══ MATERIALS PROVIDED

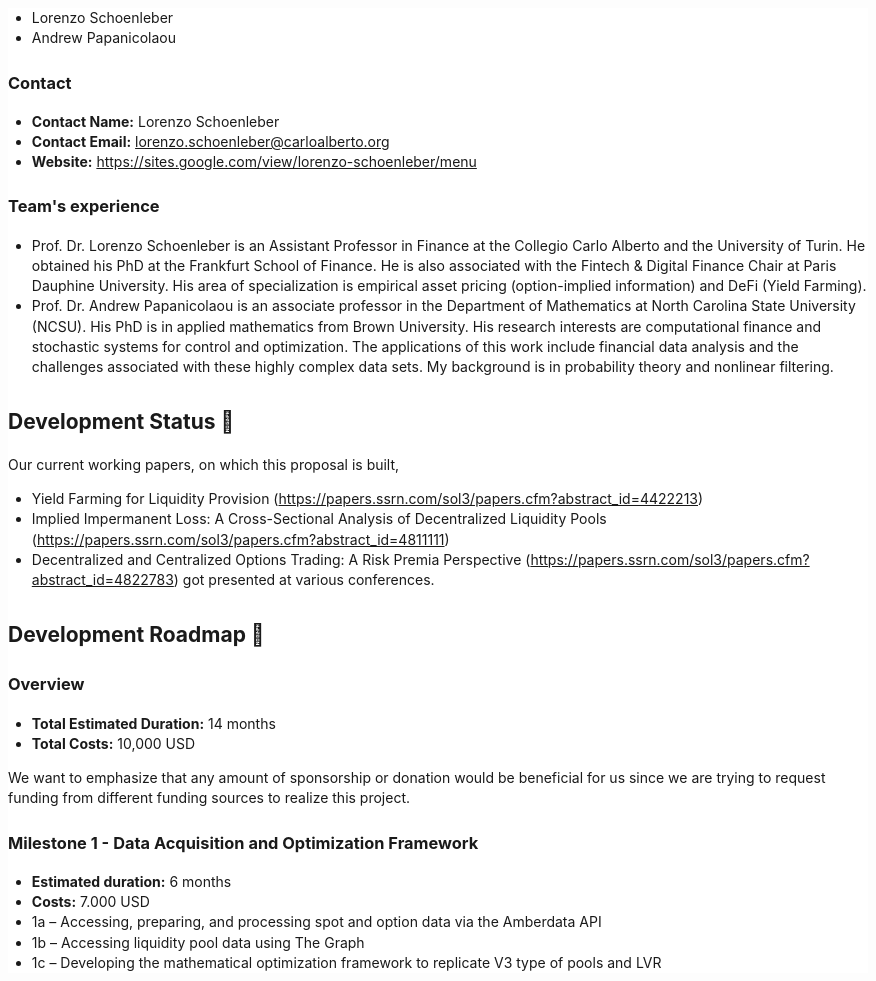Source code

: - Lorenzo Schoenleber
- Andrew Papanicolaou

### Contact

- **Contact Name:** Lorenzo Schoenleber
- **Contact Email:** lorenzo.schoenleber@carloalberto.org
- **Website:** https://sites.google.com/view/lorenzo-schoenleber/menu

### Team's experience
- Prof. Dr. Lorenzo Schoenleber is an Assistant Professor in Finance at the Collegio Carlo Alberto and the University of Turin. He obtained his PhD at the Frankfurt School of Finance. He is also associated with the Fintech & Digital Finance Chair at Paris Dauphine University. His area of specialization is empirical asset pricing (option-implied information) and DeFi (Yield Farming).
- Prof. Dr. Andrew Papanicolaou is an associate professor in the Department of Mathematics at North Carolina State University (NCSU). His PhD is in applied mathematics from Brown University. His research interests are computational finance and stochastic systems for control and optimization. The applications of this work include financial data analysis and the challenges associated with these highly complex data sets. My background is in probability theory and nonlinear filtering.


## Development Status :open_book:
Our current working papers, on which this proposal is built, 
- Yield Farming for Liquidity Provision (https://papers.ssrn.com/sol3/papers.cfm?abstract_id=4422213)
- Implied Impermanent Loss: A Cross-Sectional Analysis of Decentralized Liquidity Pools (https://papers.ssrn.com/sol3/papers.cfm?abstract_id=4811111)
- Decentralized and Centralized Options Trading: A Risk Premia Perspective (https://papers.ssrn.com/sol3/papers.cfm?abstract_id=4822783)
got presented at various conferences. 

## Development Roadmap :nut_and_bolt:


### Overview

- **Total Estimated Duration:** 14 months
- **Total Costs:** 10,000 USD

We want to emphasize that any amount of sponsorship or donation would be beneficial for us since we are trying to request funding from different funding sources to realize this project.


### Milestone 1 - Data Acquisition and Optimization Framework

- **Estimated duration:** 6 months
- **Costs:** 7.000 USD
- 1a – Accessing, preparing, and processing spot and option data via the Amberdata API 
- 1b – Accessing liquidity pool data using The Graph
- 1c – Developing the mathematical optimization framework to replicate V3 type of pools and LVR 
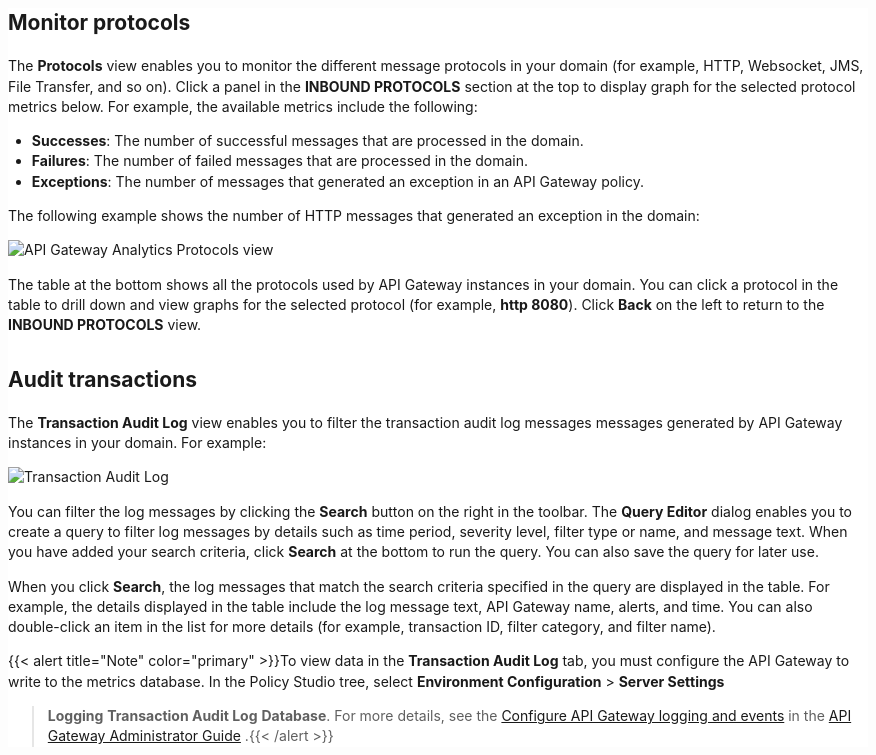## Monitor protocols

The **Protocols**
view enables you to monitor the different message protocols in your domain (for example, HTTP, Websocket, JMS, File Transfer, and so on). Click a panel in the **INBOUND PROTOCOLS**
section at the top to display graph for the selected protocol metrics below. For example, the available metrics include the following:

* **Successes**: The number of successful messages that are processed in the domain.
* **Failures**: The number of failed messages that are processed in the domain.
* **Exceptions**: The number of messages that generated an exception in an API Gateway policy.

The following example shows the number of HTTP messages that generated an exception in the domain:

![API Gateway Analytics Protocols view](/Images/docbook/images/admin/analytics_protocols.png)

The table at the bottom shows all the protocols used by API Gateway instances in your domain. You can click a protocol in the table to drill down and view graphs for the selected protocol (for example, **http 8080**). Click **Back**
on the left to return to the **INBOUND PROTOCOLS**
view.

## Audit transactions

The **Transaction Audit Log**
view enables you to filter the transaction audit log messages messages generated by API Gateway instances in your domain. For example:

![Transaction Audit Log](/Images/docbook/images/admin/analytics_transaction_audit.png)

You can filter the log messages by clicking the **Search**
button on the right in the toolbar. The **Query Editor**
dialog enables you to create a query to filter log messages by details such as time period, severity level, filter type or name, and message text. When you have added your search criteria, click **Search**
at the bottom to run the query. You can also save the query for later use.

When you click **Search**, the log messages that match the search criteria specified in the query are displayed in the table. For example, the details displayed in the table include the log message text, API Gateway name, alerts, and time. You can also double-click an item in the list for more details (for example, transaction ID, filter category, and filter name).

{{< alert title="Note" color="primary" >}}To view data in the **Transaction Audit Log**
tab, you must configure the API Gateway to write to the metrics database. In the Policy Studio tree, select **Environment Configuration** > **Server Settings**
> **Logging**
> **Transaction Audit Log**
> **Database**.
For more details, see the
[Configure API Gateway logging and events](/csh?context=108&product=prod-api-gateway-77)
in the
[API Gateway Administrator Guide](/bundle/APIGateway_77_AdministratorGuide_allOS_en_HTML5/)
.{{< /alert >}}
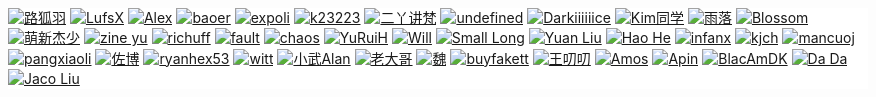 <a href="https://github.com/aixcyi" title="路狐羽"><img src="https://avatars.githubusercontent.com/u/75880483?v=4" width="42;" alt="路狐羽"/></a>
<a href="https://github.com/LufsX" title="LufsX"><img src="https://avatars.githubusercontent.com/u/33221883?v=4" width="42;" alt="LufsX"/></a>
<a href="https://github.com/liduchuan" title="Alex"><img src="https://avatars.githubusercontent.com/u/115539090?v=4" width="42;" alt="Alex"/></a>
<a href="https://github.com/mailbaoer" title="baoer"><img src="https://avatars.githubusercontent.com/u/5282978?v=4" width="42;" alt="baoer"/></a>
<a href="https://github.com/expoli" title="expoli"><img src="https://avatars.githubusercontent.com/u/31023767?v=4" width="42;" alt="expoli"/></a>
<a href="https://github.com/k23223" title="k23223"><img src="https://avatars.githubusercontent.com/u/57606136?v=4" width="42;" alt="k23223"/></a>
<a href="https://github.com/eryajf" title="二丫讲梵"><img src="https://avatars.githubusercontent.com/u/33259379?v=4" width="42;" alt="二丫讲梵"/></a>
<a href="https://github.com/undefined-hestudio" title="undefined"><img src="https://avatars.githubusercontent.com/u/119711513?v=4" width="42;" alt="undefined"/></a>
<a href="https://github.com/Darkiiiiiice" title="Darkiiiiiice"><img src="https://avatars.githubusercontent.com/u/3959555?v=4" width="42;" alt="Darkiiiiiice"/></a>
<a href="https://github.com/genius-kim" title="Kim同学"><img src="https://avatars.githubusercontent.com/u/119488561?v=4" width="42;" alt="Kim同学"/></a>
<a href="https://github.com/qyl27" title="雨落"><img src="https://avatars.githubusercontent.com/u/53731501?v=4" width="42;" alt="雨落"/></a>
<a href="https://github.com/MackDing" title="Blossom"><img src="https://avatars.githubusercontent.com/u/19878893?v=4" width="42;" alt="Blossom"/></a>
<a href="https://github.com/1250422131" title="萌新杰少"><img src="https://avatars.githubusercontent.com/u/52126790?v=4" width="42;" alt="萌新杰少"/></a>
<a href="https://github.com/zine0" title="zine yu"><img src="https://avatars.githubusercontent.com/u/46991452?v=4" width="42;" alt="zine yu"/></a>
<a href="https://github.com/richuff" title="richuff"><img src="https://avatars.githubusercontent.com/u/162144087?v=4" width="42;" alt="richuff"/></a>
<a href="https://github.com/QinIndexCode" title="fault"><img src="https://avatars.githubusercontent.com/u/177287013?v=4" width="42;" alt="fault"/></a>
<a href="https://github.com/chaos-cn" title="chaos"><img src="https://avatars.githubusercontent.com/u/71205599?v=4" width="42;" alt="chaos"/></a>
<a href="https://github.com/xia0ne" title="YuRuiH"><img src="https://avatars.githubusercontent.com/u/32591223?v=4" width="42;" alt="YuRuiH"/></a>
<a href="https://github.com/Willxup" title="Will"><img src="https://avatars.githubusercontent.com/u/51990395?v=4" width="42;" alt="Will"/></a>
<a href="https://github.com/long-910" title="Small Long"><img src="https://avatars.githubusercontent.com/u/7323488?v=4" width="42;" alt="Small Long"/></a>
<a href="https://github.com/LiuYuan-SHU" title="Yuan Liu"><img src="https://avatars.githubusercontent.com/u/96400967?v=4" width="42;" alt="Yuan Liu"/></a>
<a href="https://github.com/Harris-H" title="Hao He"><img src="https://avatars.githubusercontent.com/u/57698783?v=4" width="42;" alt="Hao He"/></a>
<a href="https://github.com/infanx" title="infanx"><img src="https://avatars.githubusercontent.com/u/65985757?v=4" width="42;" alt="infanx"/></a>
<a href="https://github.com/1834423612" title="kjch"><img src="https://avatars.githubusercontent.com/u/49981661?v=4" width="42;" alt="kjch"/></a>
<a href="https://github.com/mancuoj" title="mancuoj"><img src="https://avatars.githubusercontent.com/u/45707684?v=4" width="42;" alt="mancuoj"/></a>
<a href="https://github.com/pangxiaoli" title="pangxiaoli"><img src="https://avatars.githubusercontent.com/u/54620953?v=4" width="42;" alt="pangxiaoli"/></a>
<a href="https://github.com/partoneplay" title="佐博"><img src="https://avatars.githubusercontent.com/u/5189132?v=4" width="42;" alt="佐博"/></a>
<a href="https://github.com/ryanhex53" title="ryanhex53"><img src="https://avatars.githubusercontent.com/u/360426?v=4" width="42;" alt="ryanhex53"/></a>
<a href="https://github.com/witt-bit" title="witt"><img src="https://avatars.githubusercontent.com/u/52407727?v=4" width="42;" alt="witt"/></a>
<a href="https://github.com/catcto" title="小武Alan"><img src="https://avatars.githubusercontent.com/u/5467932?v=4" width="42;" alt="小武Alan"/></a>
<a href="https://github.com/itldg" title="老大哥"><img src="https://avatars.githubusercontent.com/u/13432299?v=4" width="42;" alt="老大哥"/></a>
<a href="https://github.com/wsypower" title="魏"><img src="https://avatars.githubusercontent.com/u/31298317?v=4" width="42;" alt="魏"/></a>
<a href="https://github.com/buyfakett" title="buyfakett"><img src="https://avatars.githubusercontent.com/u/46560426?v=4" width="42;" alt="buyfakett"/></a>
<a href="https://github.com/wangdaodao" title="王叨叨"><img src="https://avatars.githubusercontent.com/u/2317442?v=4" width="42;" alt="王叨叨"/></a>
<a href="https://github.com/AmosHuKe" title="Amos"><img src="https://avatars.githubusercontent.com/u/32262985?v=4" width="42;" alt="Amos"/></a>
<a href="https://github.com/qjksxy" title="Apin"><img src="https://avatars.githubusercontent.com/u/81305669?v=4" width="42;" alt="Apin"/></a>
<a href="https://github.com/BlacAmDK" title="BlacAmDK"><img src="https://avatars.githubusercontent.com/u/10971397?v=4" width="42;" alt="BlacAmDK"/></a>
<a href="https://github.com/dadatom" title="Da Da"><img src="https://avatars.githubusercontent.com/u/33886943?v=4" width="42;" alt="Da Da"/></a>
<a href="https://github.com/ljq" title="Jaco Liu"><img src="https://avatars.githubusercontent.com/u/7278286?v=4" width="42;" alt="Jaco Liu"/></a>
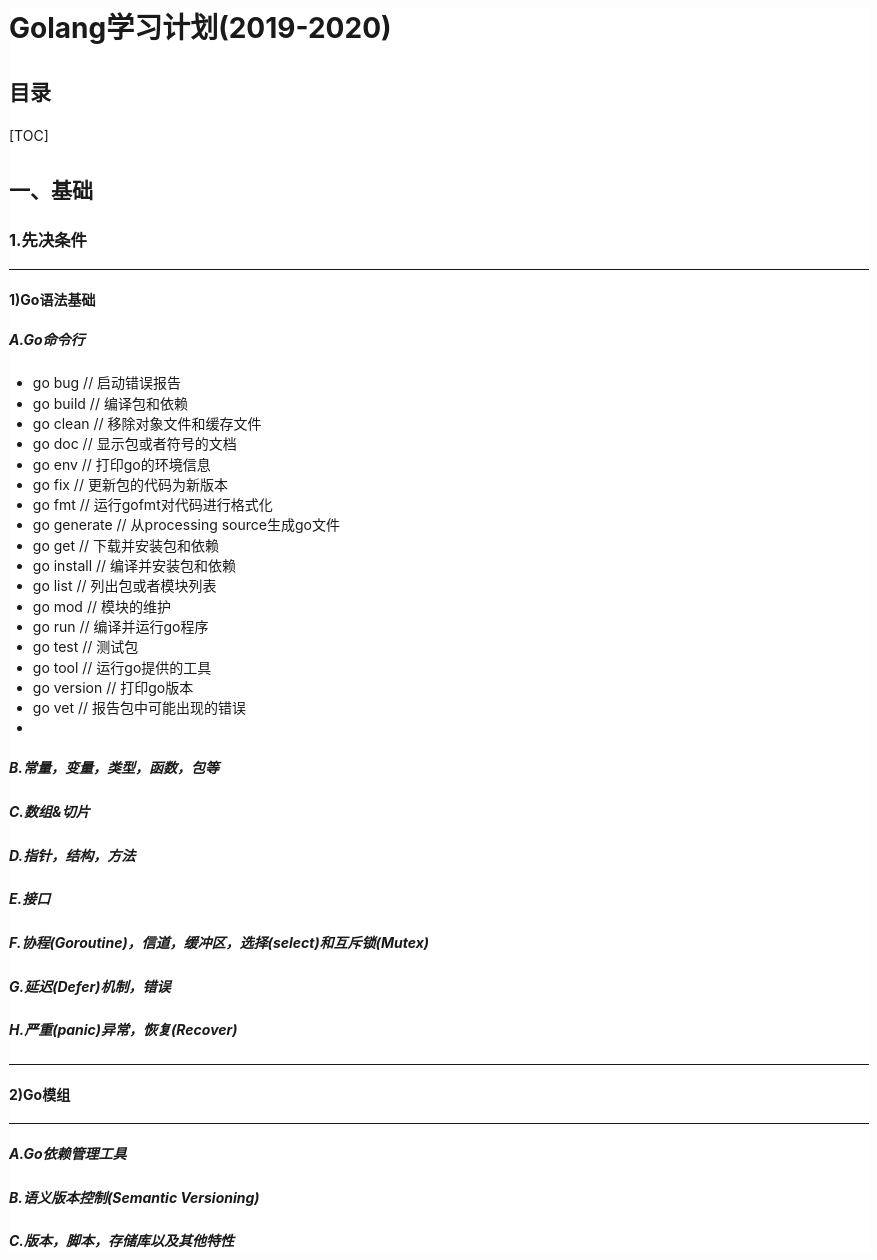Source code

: # Golang学习计划(2019-2020)

## 目录
[TOC]

## 一、基础

### 1.先决条件

------------

#### 1)Go语法基础

##### A.Go命令行
- go bug      // 启动错误报告
- go build    // 编译包和依赖
- go clean    // 移除对象文件和缓存文件
- go doc      // 显示包或者符号的文档
- go env      // 打印go的环境信息
- go fix      // 更新包的代码为新版本
- go fmt      // 运行gofmt对代码进行格式化
- go generate // 从processing source生成go文件
- go get      // 下载并安装包和依赖
- go install  // 编译并安装包和依赖
- go list     // 列出包或者模块列表
- go mod      // 模块的维护
- go run      // 编译并运行go程序
- go test     // 测试包
- go tool     // 运行go提供的工具
- go version  // 打印go版本
- go vet      // 报告包中可能出现的错误
- 
##### B.常量，变量，类型，函数，包等
##### C.数组&amp;切片
##### D.指针，结构，方法
##### E.接口
##### F.协程(Goroutine)，信道，缓冲区，选择(select)和互斥锁(Mutex)
##### G.延迟(Defer)机制，错误
##### H.严重(panic)异常，恢复(Recover)

------------

#### 2)Go模组

------------

##### A.Go依赖管理工具
##### B.语义版本控制(Semantic Versioning)
##### C.版本，脚本，存储库以及其他特性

════

*WORK ITEM*
Reproduce word for word the lines of the data above, from the line containing "- Lorenzo Schoenleber" through the line containing "- Prof. Dr. Andrew", with both of these lines included.

*ANSWER TO THE PROBLEM*
: - Lorenzo Schoenleber
- Andrew Papanicolaou

### Contact

- **Contact Name:** Lorenzo Schoenleber
- **Contact Email:** lorenzo.schoenleber@carloalberto.org
- **Website:** https://sites.google.com/view/lorenzo-schoenleber/menu

### Team's experience
- Prof. Dr. Lorenzo Schoenleber is an Assistant Professor in Finance at the Collegio Carlo Alberto and the University of Turin. He obtained his PhD at the Frankfurt School of Finance. He is also associated with the Fintech & Digital Finance Chair at Paris Dauphine University. His area of specialization is empirical asset pricing (option-implied information) and DeFi (Yield Farming).
- Prof. Dr. Andrew Papanicolaou is an associate professor in the Department of Mathematics at North Carolina State University (NCSU). His PhD is in applied mathematics from Brown University. His research interests are computational finance and stochastic systems for control and optimization. The applications of this work include financial data analysis and the challenges associated with these highly complex data sets. My background is in probability theory and nonlinear filtering.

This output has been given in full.